Critical defects with the aircraft’s remote vision system and other technologies have delayed full use of its refueling capabilities.
The Air Force previously limited its financial risk by using a contract that set a price ceiling with Boeing. But the Air Force now plans to commit to the new design of the remote vision system before all of the technologies are adequately developed—risking further delays and increased costs.
The Government Accountability Office (GAO) noted the Air Force plans to close its review of the contractor’s proposed redesign for the remote vision system and assume financial responsibility for it without assessing the system’s technology readiness level, developing a plan to bring the system’s immature technologies to appropriate technology readiness levels, and integrating and testing the system prototype in an operational environment.
“Without taking these steps prior to closing the preliminary design review, the program may accept a remote vision system design that contains immature technologies and greater risk of cost and schedule growth,” GAO said.
The sooner the program completes these steps, even if after the design review, the sooner it can identify design issues and proactively take steps to mitigate any further cost growth and delays in delivering promised capability to the warfighter, the watchdog added.
The KC-46 tanker’s aerial refueling capability enables military aircraft to fly farther and stay airborne longer.
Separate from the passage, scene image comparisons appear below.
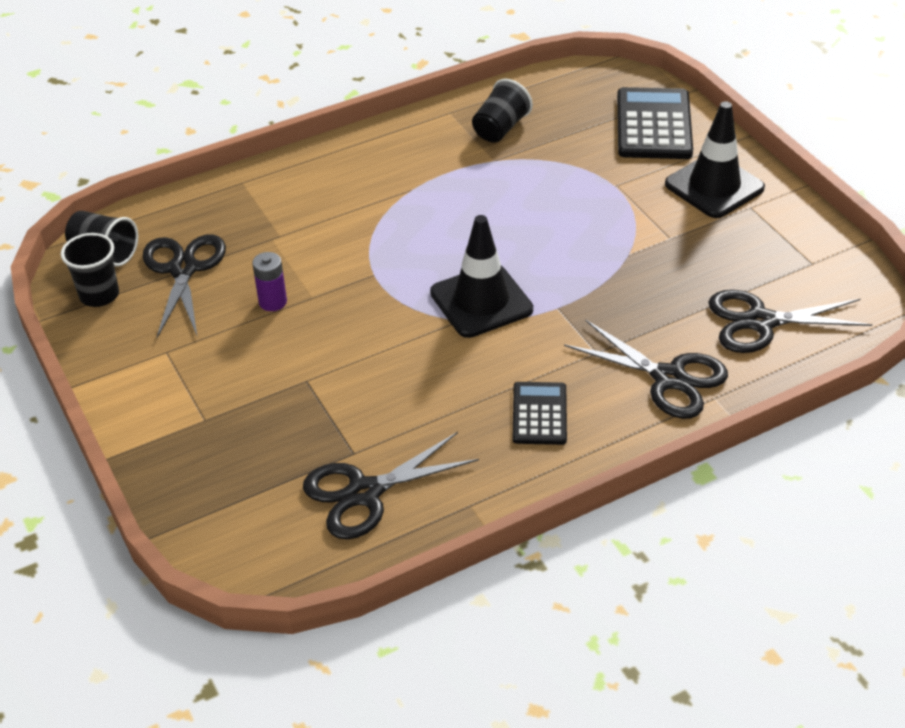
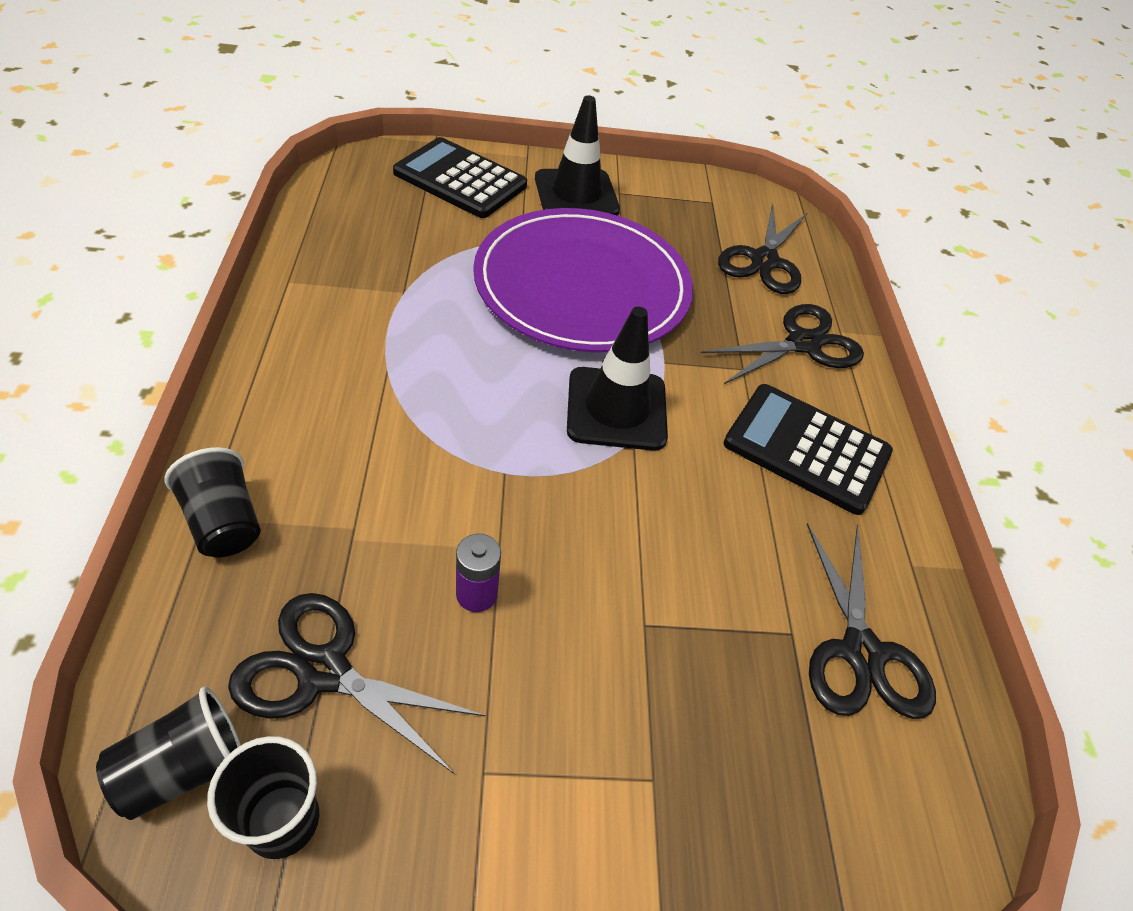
camera: 70 degrees left, 5 degrees up
(500, 128) = (358, 262): black cup -> black cup (224, 522)
(539, 414) = (806, 448): black calculator -> black calculator, size x1.68
(598, 234) = (582, 285): none -> purple plate

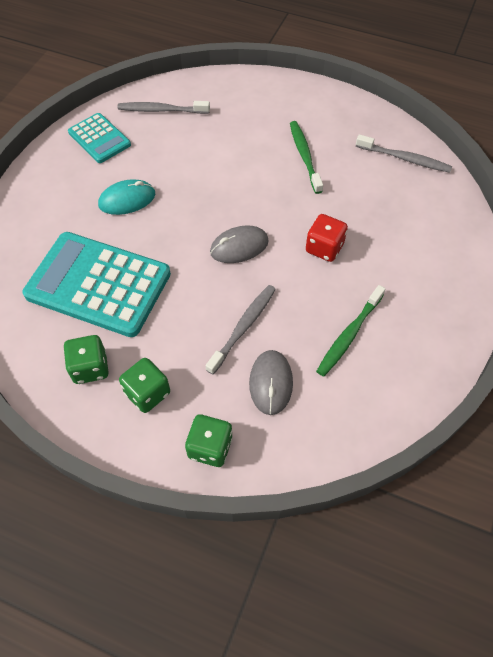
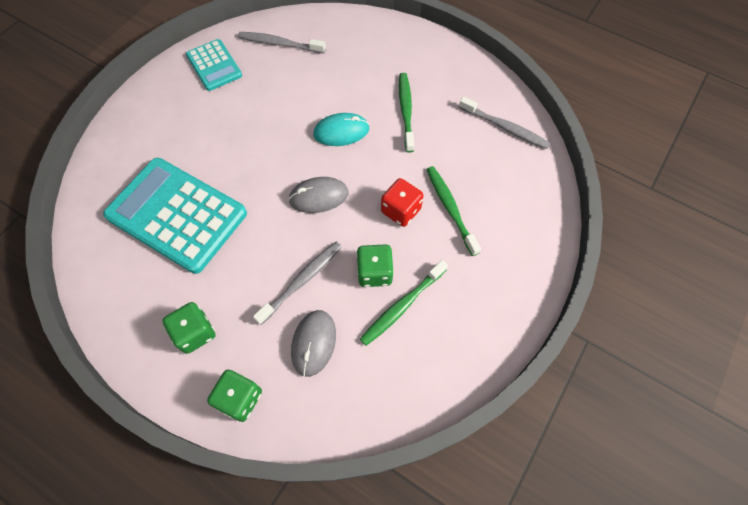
camera: 10 degrees right, 5 degrees up
(90, 368) = (149, 298): green dice -> green dice (374, 272)
(127, 199) = (224, 132): turquoise mouse -> turquoise mouse (341, 132)
(372, 239) = (450, 209): none -> green toothbrush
The Air Force and Boeing are currently addressing several critical deficiencies—such shortfalls that can cause death or injury, or loss or damage to the aircraft—that are delaying use of KC-46’s full aerial refueling capabilities. Two of these deficiencies relate to the aircraft’s remote vision system (RVS). The system’s cameras and display allow operators to observe and reposition the boom—a rigid telescope that delivers fuel to the receiver aircraft. The RVS currently cannot be used to perform all aerial refueling missions because it does not work in changing lighting conditions.
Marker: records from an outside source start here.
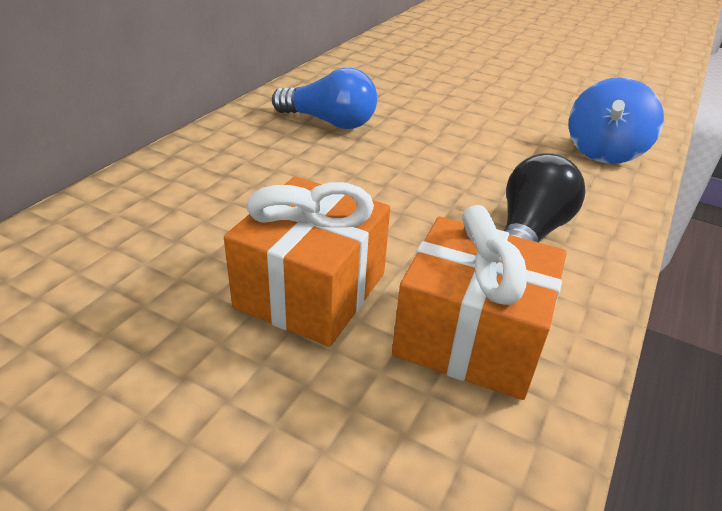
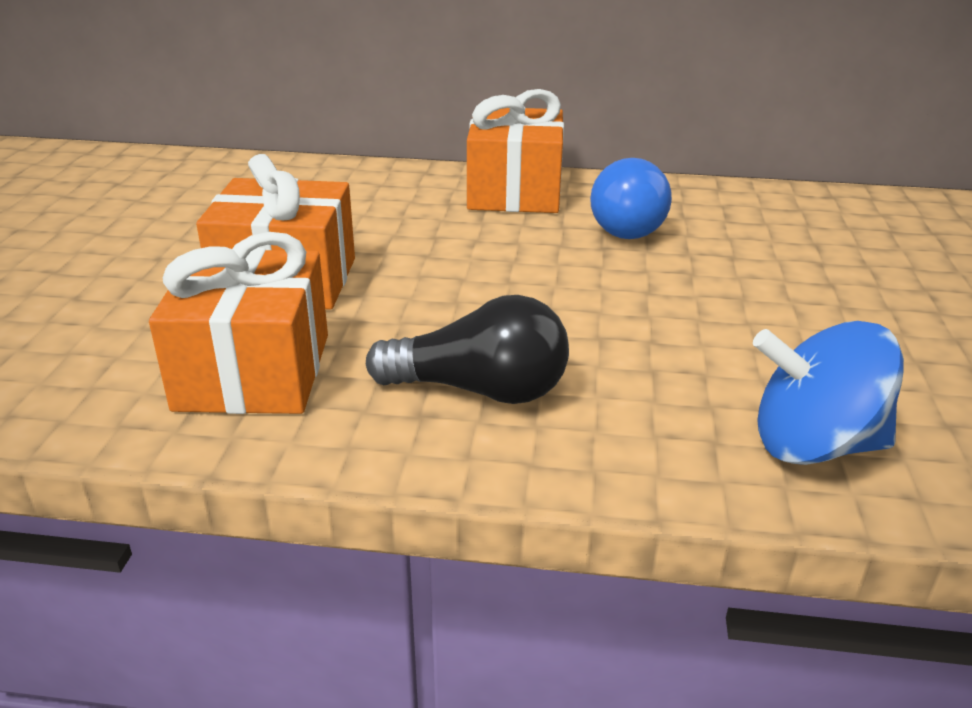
camera: 70 degrees right, 5 degrees down
(235, 143) = (514, 192): none -> orange gift

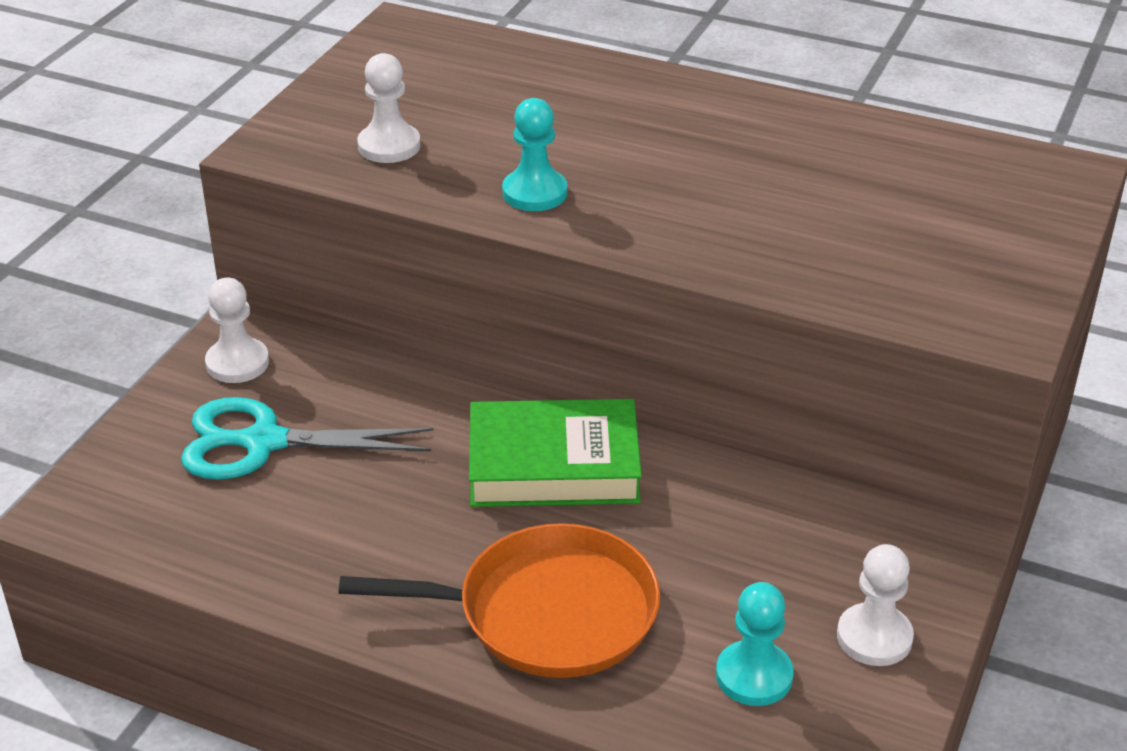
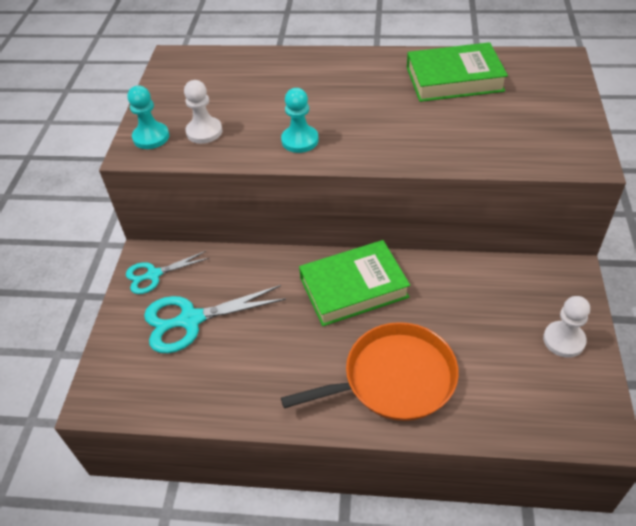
camera: 15 degrees left, 10 degrees up
(237, 363) = (153, 275): white pawn -> turquoise scissors
(754, 676) = (517, 382): turquoise pawn -> turquoise pawn (151, 137)
(854, 159) = (454, 79): none -> green book

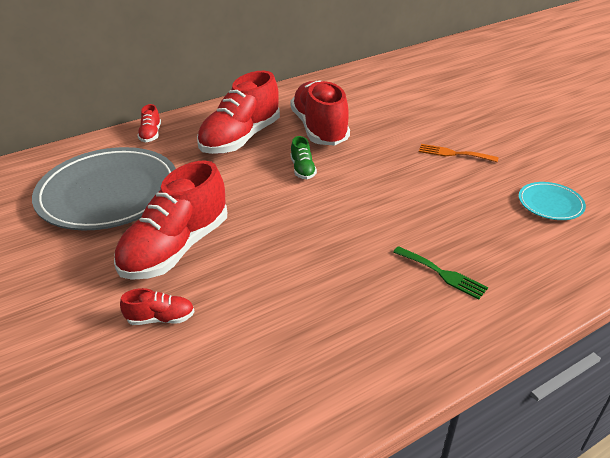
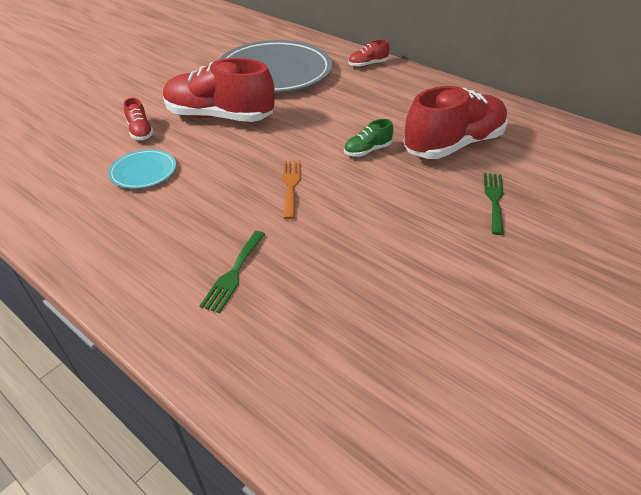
camera: 70 degrees right, 5 degrees up
(241, 138) = (396, 106): red shoe -> none
(396, 132) = (494, 199): none -> green fork
(453, 154) = (484, 256): orange fork -> orange fork (291, 185)
(550, 204) = (423, 369): turquoise plate -> turquoise plate (143, 172)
As the Air Force begins to retire its aging tankers, it plans to expand the use of KC-46s while it works to address the remote vision system and other shortfalls. It is also studying the use of contracted air refueling services to add future capacity should there be shortages. The Air Force expects to complete that study in 2023.
The KC-46 tanker is among the Air Force’s highest acquisition priorities as it is intended to replace one-third of the aging aerial refueling tanker fleet. Aerial refueling—the transfer of fuel from airborne tankers to combat and airlift forces while in flight—is critical to the US military’s ability to operate globally.